Design or assess experiments and A/B tests, including power calculations.
Summarize findings with concise narratives and visual summaries for stakeholders.
Maintain reproducible notebooks, document methods clearly, and note assumptions and limitations.

Requirements

Strong Python for analysis: numpy, pandas, scipy, statsmodels.
Mastery of hypothesis testing: t-test, chi-square, ANOVA, and appropriate post-hoc tests.
Ability to calculate and interpret p-values, confidence intervals, and effect sizes.
Experience with correlation (Pearson, Spearman) and regression (linear, logistic) modeling.
Comfortable with probability distributions, normality checks, and non-parametric alternatives.
Experience extracting insights from messy data via exploratory data analysis and cleaning.
Knowledge of experimental design, A/B testing, and power analysis.
Reproducible workflows: notebooks, version control, and clear documentation.
Strong analytical writing and the ability to explain assumptions and limitations.
SQL for data extraction and joins is a plus.

Who should apply

This role is a fit for entry-level data scientists, recent graduates, or analysts who are comfortable with mathematical statistics and want to build experience applying those skills in AI-training and evaluation work.

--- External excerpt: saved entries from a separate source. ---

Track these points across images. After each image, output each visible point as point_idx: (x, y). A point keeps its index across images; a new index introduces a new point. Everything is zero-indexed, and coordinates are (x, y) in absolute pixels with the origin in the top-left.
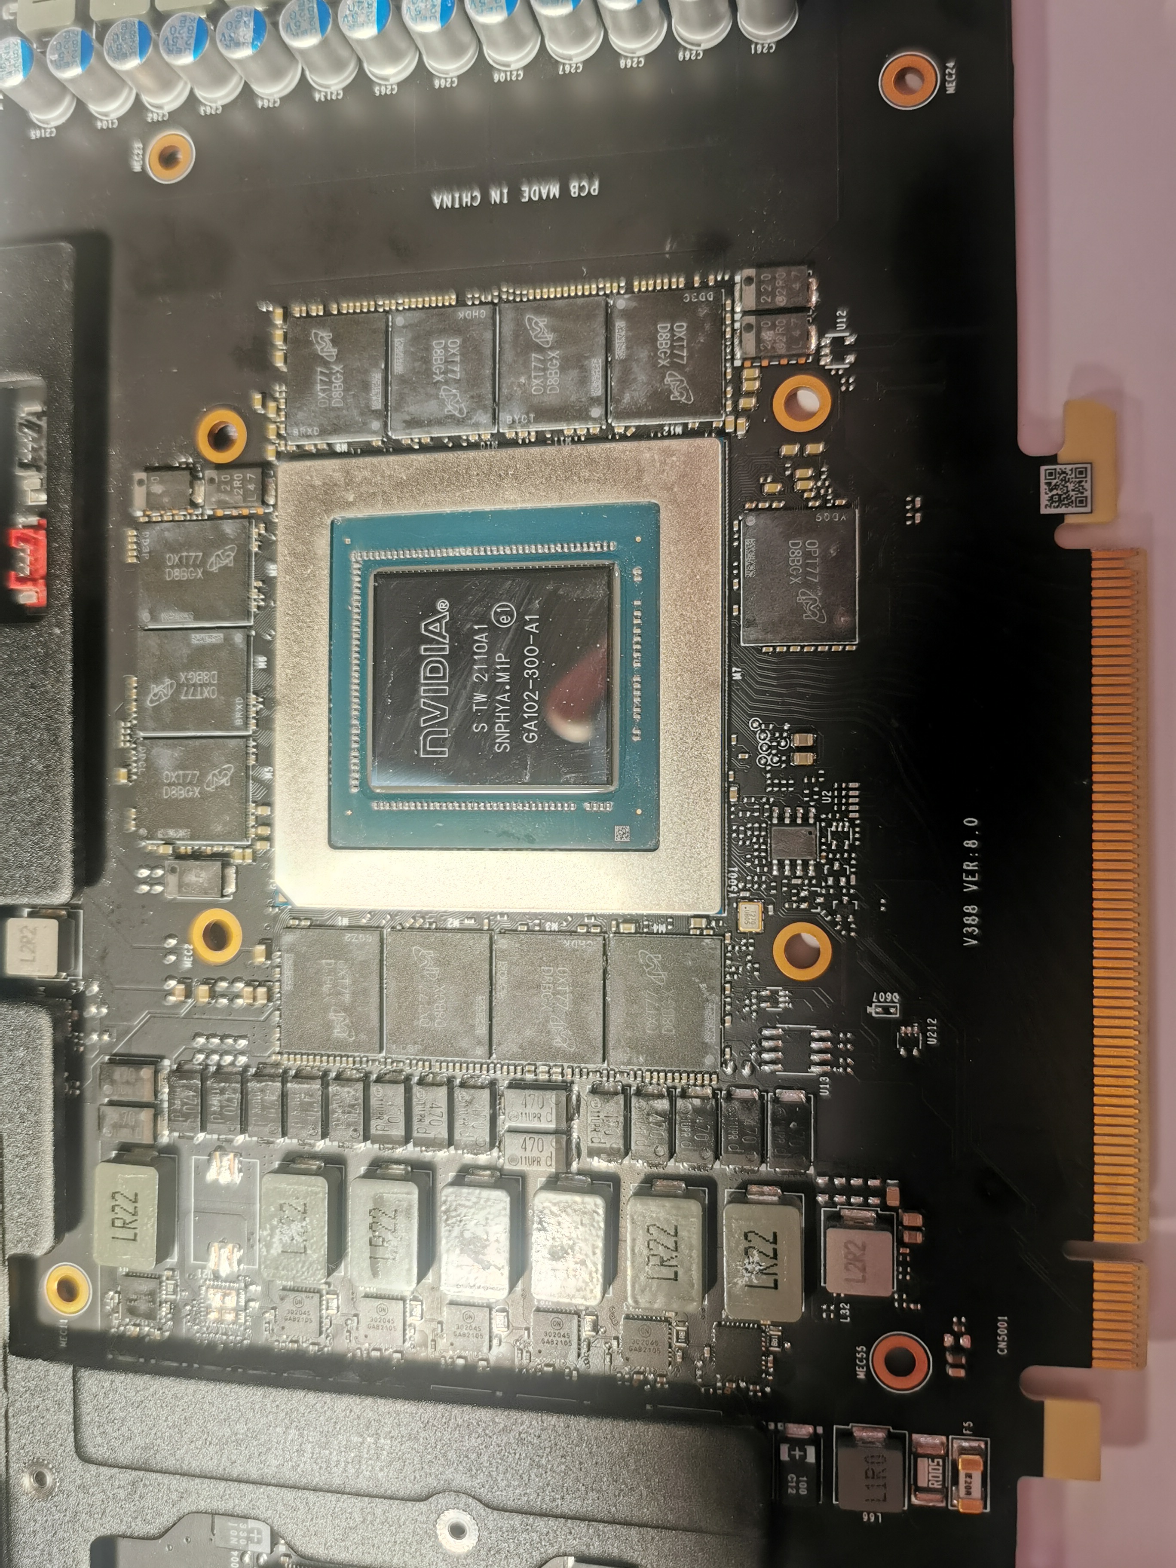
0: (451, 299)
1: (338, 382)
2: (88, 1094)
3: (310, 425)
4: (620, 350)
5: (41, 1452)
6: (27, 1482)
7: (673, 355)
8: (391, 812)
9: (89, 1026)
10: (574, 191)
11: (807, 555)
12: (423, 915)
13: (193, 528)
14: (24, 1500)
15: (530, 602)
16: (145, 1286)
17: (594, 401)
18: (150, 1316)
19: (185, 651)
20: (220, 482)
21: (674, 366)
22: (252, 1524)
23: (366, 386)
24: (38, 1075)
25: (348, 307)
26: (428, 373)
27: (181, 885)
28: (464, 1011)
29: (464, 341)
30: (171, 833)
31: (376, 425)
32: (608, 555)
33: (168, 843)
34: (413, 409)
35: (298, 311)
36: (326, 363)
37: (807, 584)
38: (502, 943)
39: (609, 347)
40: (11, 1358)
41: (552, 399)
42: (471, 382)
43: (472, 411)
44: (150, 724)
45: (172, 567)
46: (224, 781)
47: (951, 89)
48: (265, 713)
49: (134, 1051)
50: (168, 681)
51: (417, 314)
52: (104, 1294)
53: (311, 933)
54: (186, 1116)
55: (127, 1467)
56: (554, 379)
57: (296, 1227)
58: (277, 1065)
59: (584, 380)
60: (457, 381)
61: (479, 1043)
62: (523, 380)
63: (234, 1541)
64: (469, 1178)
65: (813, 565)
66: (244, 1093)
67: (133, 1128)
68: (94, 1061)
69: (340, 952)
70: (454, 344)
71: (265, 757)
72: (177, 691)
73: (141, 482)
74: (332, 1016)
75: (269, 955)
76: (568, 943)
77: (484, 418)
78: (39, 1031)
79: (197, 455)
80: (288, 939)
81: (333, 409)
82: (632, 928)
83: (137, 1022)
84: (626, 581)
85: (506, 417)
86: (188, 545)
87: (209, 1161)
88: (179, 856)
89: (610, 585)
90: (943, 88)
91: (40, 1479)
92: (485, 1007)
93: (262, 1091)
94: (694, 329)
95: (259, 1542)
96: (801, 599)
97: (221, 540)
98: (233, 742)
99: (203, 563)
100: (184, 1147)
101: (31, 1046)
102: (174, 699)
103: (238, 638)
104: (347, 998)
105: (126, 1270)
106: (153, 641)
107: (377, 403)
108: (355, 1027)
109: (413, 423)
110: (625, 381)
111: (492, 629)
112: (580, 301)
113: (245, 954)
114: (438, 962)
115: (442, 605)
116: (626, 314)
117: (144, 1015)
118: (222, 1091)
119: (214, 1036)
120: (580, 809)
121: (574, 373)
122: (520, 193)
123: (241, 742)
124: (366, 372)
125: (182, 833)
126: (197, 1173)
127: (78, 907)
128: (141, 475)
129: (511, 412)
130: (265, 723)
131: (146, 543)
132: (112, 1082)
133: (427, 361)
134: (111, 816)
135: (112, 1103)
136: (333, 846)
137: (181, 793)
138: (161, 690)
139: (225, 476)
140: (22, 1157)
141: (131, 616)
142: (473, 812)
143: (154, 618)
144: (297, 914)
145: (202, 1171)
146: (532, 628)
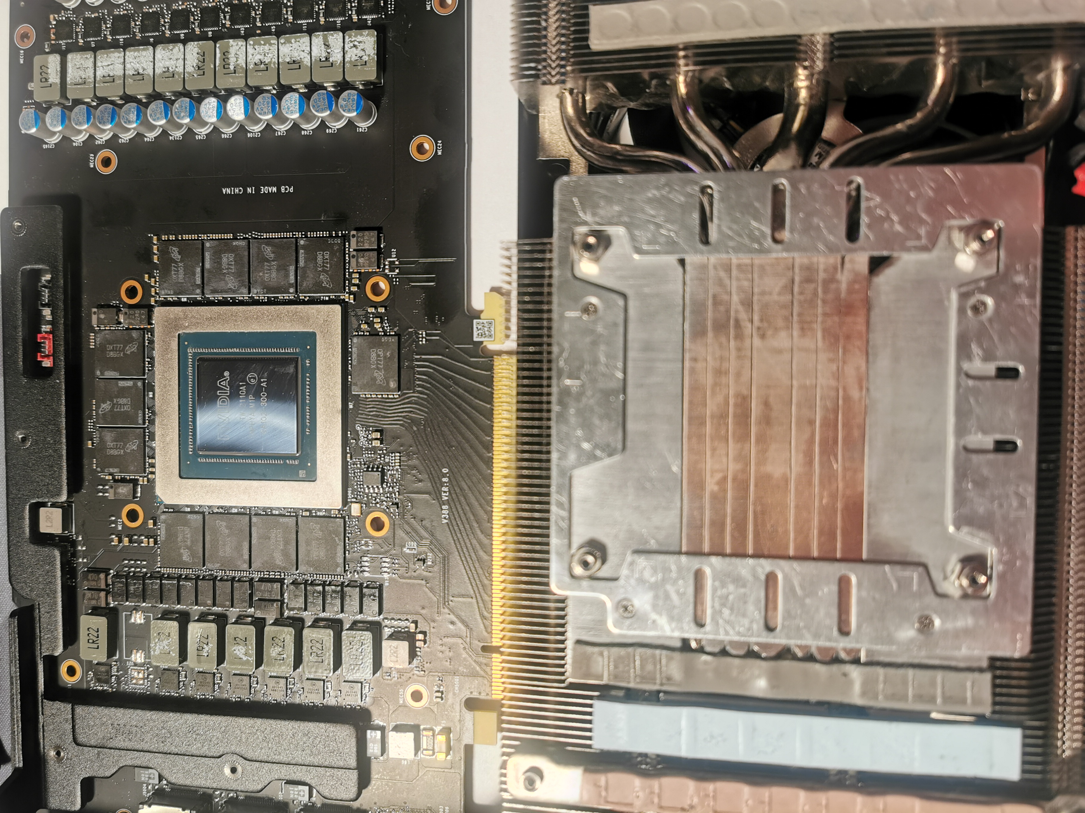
0: (230, 236)
1: (181, 271)
2: (79, 585)
3: (169, 290)
4: (302, 263)
5: (58, 742)
6: (52, 753)
7: (323, 266)
8: (206, 462)
9: (79, 554)
10: (283, 190)
11: (378, 356)
12: (222, 507)
13: (119, 333)
14: (52, 763)
15: (263, 373)
16: (103, 669)
17: (291, 285)
18: (107, 682)
19: (116, 389)
20: (130, 314)
21: (324, 271)
22: (150, 771)
23: (194, 274)
24: (54, 576)
25: (186, 237)
26: (221, 269)
27: (115, 493)
28: (238, 548)
29: (236, 255)
30: (111, 470)
31: (198, 291)
32: (296, 353)
33: (110, 474)
34: (214, 285)
35: (163, 238)
36: (176, 262)
37: (378, 368)
38: (254, 519)
39: (297, 261)
40: (45, 701)
41: (273, 283)
42: (238, 275)
43: (239, 287)
44: (101, 421)
45: (110, 351)
46: (135, 447)
47: (440, 153)
48: (152, 417)
49: (98, 567)
50: (108, 402)
51: (215, 242)
52: (87, 672)
53: (173, 514)
54: (120, 595)
55: (95, 747)
56: (274, 275)
57: (166, 642)
58: (159, 572)
59: (287, 276)
60: (233, 273)
61: (245, 562)
62: (261, 274)
63: (143, 779)
64: (240, 621)
65: (380, 361)
66: (144, 584)
67: (97, 600)
68: (81, 570)
69: (186, 523)
70: (231, 257)
71: (152, 437)
72: (113, 407)
73: (95, 313)
74: (182, 551)
75: (155, 524)
76: (282, 520)
77: (245, 291)
78: (54, 557)
79: (121, 300)
80: (163, 517)
81: (179, 283)
82: (308, 514)
83: (99, 553)
84: (303, 365)
85: (254, 291)
86: (117, 342)
87: (131, 615)
88: (115, 481)
89: (296, 367)
90: (436, 152)
91: (58, 754)
92: (247, 546)
93: (152, 583)
94: (332, 254)
95: (154, 779)
96: (376, 374)
97: (131, 340)
98: (138, 430)
99: (123, 350)
100: (120, 608)
101: (52, 564)
102: (112, 410)
103: (140, 384)
104: (189, 543)
105: (96, 662)
106: (102, 384)
107: (199, 281)
108: (193, 555)
109: (214, 291)
110: (304, 277)
111: (247, 384)
112: (285, 240)
113: (145, 523)
114: (227, 527)
115: (226, 374)
116: (304, 247)
117: (101, 551)
118: (135, 584)
119: (132, 560)
120: (285, 463)
121: (283, 272)
122: (260, 190)
123: (142, 430)
124: (194, 267)
125: (116, 470)
126: (126, 620)
127: (72, 502)
128: (95, 310)
129: (256, 289)
130: (152, 422)
131: (98, 339)
132: (88, 580)
133: (220, 263)
134: (86, 461)
135: (89, 589)
136: (181, 477)
137: (115, 452)
138: (106, 406)
139: (132, 312)
140: (48, 613)
141: (93, 373)
142: (240, 463)
143: (102, 374)
144: (167, 506)
145: (128, 617)
146: (264, 385)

You should enjoy working with code and data, documenting your process, and translating technical results into clear, actionable summaries for non-technical stakeholders.

Compensation & logistics

Pay: $25 USD per hour. Employment type: contractor, part-time. Time requirement: less than 20 hours per week. Location: worldwide (remote).

Labeling context: this project involves computer-code/programming data and evaluation/rating tasks using general-purpose tools; labeling software is listed as Other. You will deliver analyses, annotated code notebooks, and evaluation judgments as specified by project instructions.

How to apply and next steps

Prepare a short portfolio or links to reproducible notebooks that demonstrate your use of numpy/pandas/scipy/statsmodels, hypothesis testing, regression modeling, and clear write-ups of assumptions and results.

During onboarding you will receive project-specific instructions, example notebooks, and quality guidelines. Tasks are contract-based and scheduled flexibly to suit part-time availability.